Tuesday, March 17, 2009

LIFTED HIGH ON ACCOUNT OF LOVE




Thoughts on Lent / Sunday Worship Guide


There is more than enough reason why this 4th Sunday of Lent is called Laetare Sunday, as can be gleaned from the tone of the entrance antiphon: “Rejoice Jerusalem! Be glad for her, you who love her; rejoice with her…” Midway through our Lenten journey toward Easter, the liturgy offers us some kind of a reality check. The first reading reminds us how we, very much like the Israelites of old, have “added infidelity to infidelity, practicing all the abominations of the nations and polluting the Lord’s temple…” The same reading, however, shows God’s compassion on his people in concrete. He inspired Cyrus to issue an edict which released the Israelite people from exile and bondage in Babylon. St. Paul, in his letter to the Ephesians corroborates this saving mercy of “God, who is rich in mercy, because of the great love he had for us, even when were dead in our transgressions, brought us to life in Christ – by grace [we] have been saved” (Eph 2:4). The Gospel provides the clincher to this overwhelming source of rejoicing: “For God so loved the world that he gave his only Son, so that everyone who believes in him might not perish but might have eternal life” (Jn 3:15).

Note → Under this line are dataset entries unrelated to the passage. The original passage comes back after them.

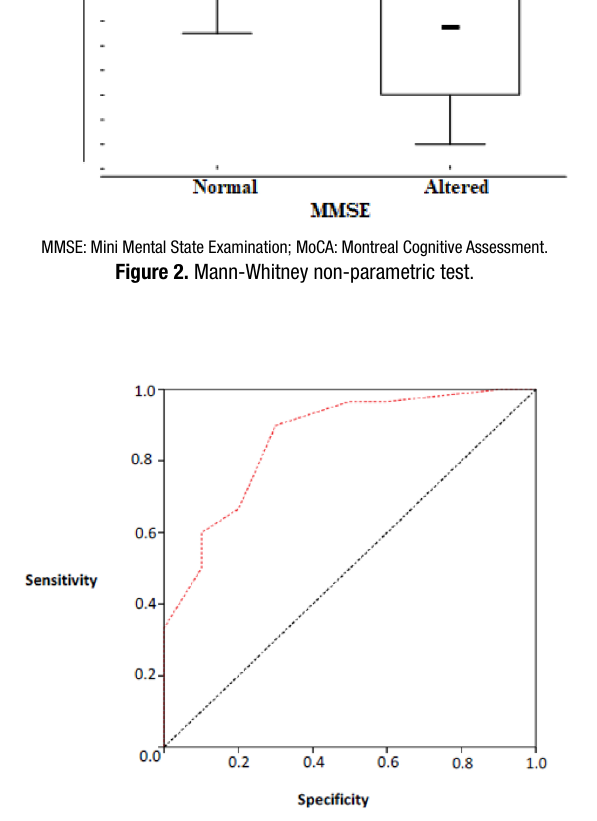
Figure 3. ROC Curve adjusted (area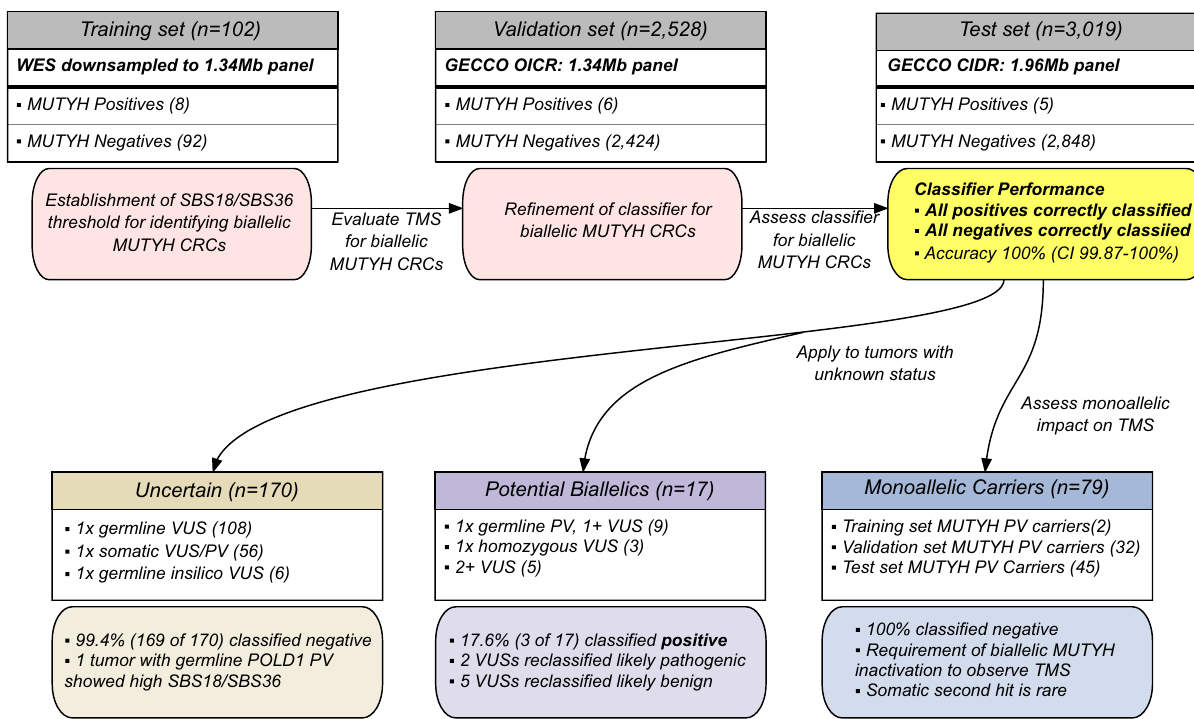
Fig. 1 Overview of the analysis steps and groups of CRC tumor sequencing data included in the study, totaling 5649 CRCs. The SBS18/SBS36 TMS threshold was established using 102 CRCs down-sampled from whole-exome sequenced (WES) to intersect with the 1.34 Mb capture used to sequence the CRC tumors in the validation set. The 2528 CRCs sequenced with 1.34 Mb capture as part of the validation set were used to re fi ne the SBS18/SBS36 classi fi er by including the somatic mutation count and TMS reconstruction error. The accuracy of the re fi ned classi fi er was assessed using 3019 CRC tumors sequenced with a 1.96 Mb capture as part of the test set. The re fi ned classi fi er was subsequently applied to 79 CRCs from monoallelic MUTYH pathogenic variant carriers, and CRCs de fi ned as potential MUTYH biallelics and MUTYH uncertain status to determine its utility in variant classi fi cation. CI con fi dence interval, CIDR Center for Inherited Disease Research, CRC colorectal cancer, GECCO Genetic Epidemiology of Colorectal cancer Consortium, Mb megabase, OICR Ontario Institute of Cancer Research, PV pathogenic variant, SBS single bases substitution, TMS tumor mutational signature, VUS variant of uncertain clinical signi fi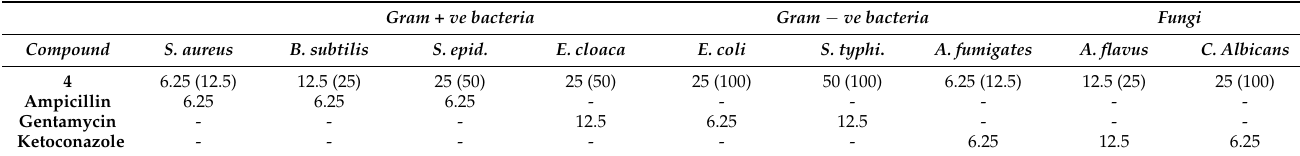
Table 4. The MIC (MBC/MIc) in µ g/mL of compound 4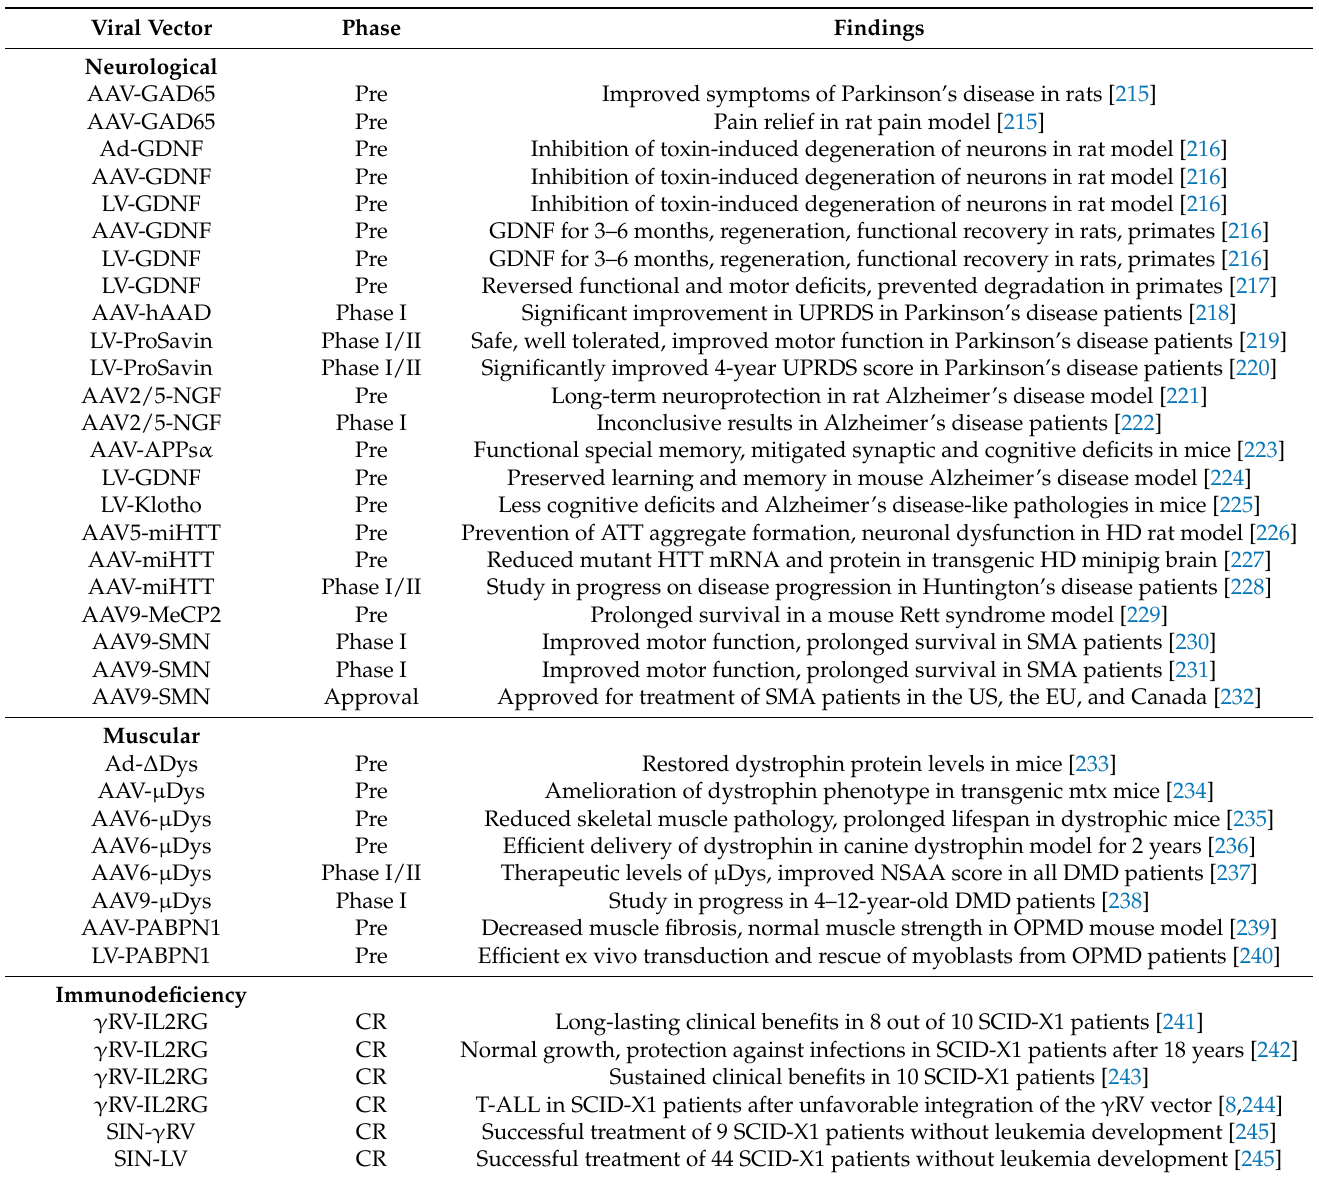
Table 4. Preclinical and clinical examples of viral vectors applied for neurological disorders, muscular diseases, and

There, too, is more than enough personal reason why we ought to rejoice. We have it all deep in the inner recesses of our remote and recent memories. We all have sinned. We all have veered away from the paths set by the Lord for us. “All men have sinned and are deprived of the glory of God” (Rom 3:23). The memory of the sins we have committed, and still perhaps continue to commit is not easy to shoo away and difficult to deny, that, together with the psalmist, we declare today, “Let my tongue be silenced, if I ever forget you!”

Gratitude, they say, is the remembrance of the heart. What else should the human heart remember but that which the heart knows best about? The heart best remembers mercy, compassion, and love – the very same characteristics of a saving God who showed “the immeasurable riches of his grace in his kindness to us in Christ Jesus” (Eph 2:7).

It is this grateful remembrance that lifts our spirits up today. It is this great love that exalts us, that buoys us up, that gives us fresh hopes despite the repetitiveness of our human folly.

Today’s gospel, in allusion to the Old Testament, speaks about the Son of Man being lifted up for everyone to behold and thus find salvation. This refers to Jesus, lifted high on the wood of the cross, “so everyone who believes in him might have eternal life” (Jn 3:15). He was lifted high on account of love.

As we journey on through Lent, we are exhorted once more to “think of what is above, not of what is on earth” (Col 3:2). Lifted high on account of love ourselves, we set our sights on what is above, and not on what is below. We thus have more than just an equivalent of what the ancient Romans got their strength from: ROBUR AB ASTRIS! (Strength from the stars!). Lifted high for love of us sinners, Christ and his cross count, not only for our strength, but also, - and more importantly - for our salvation, our hope, and our victory!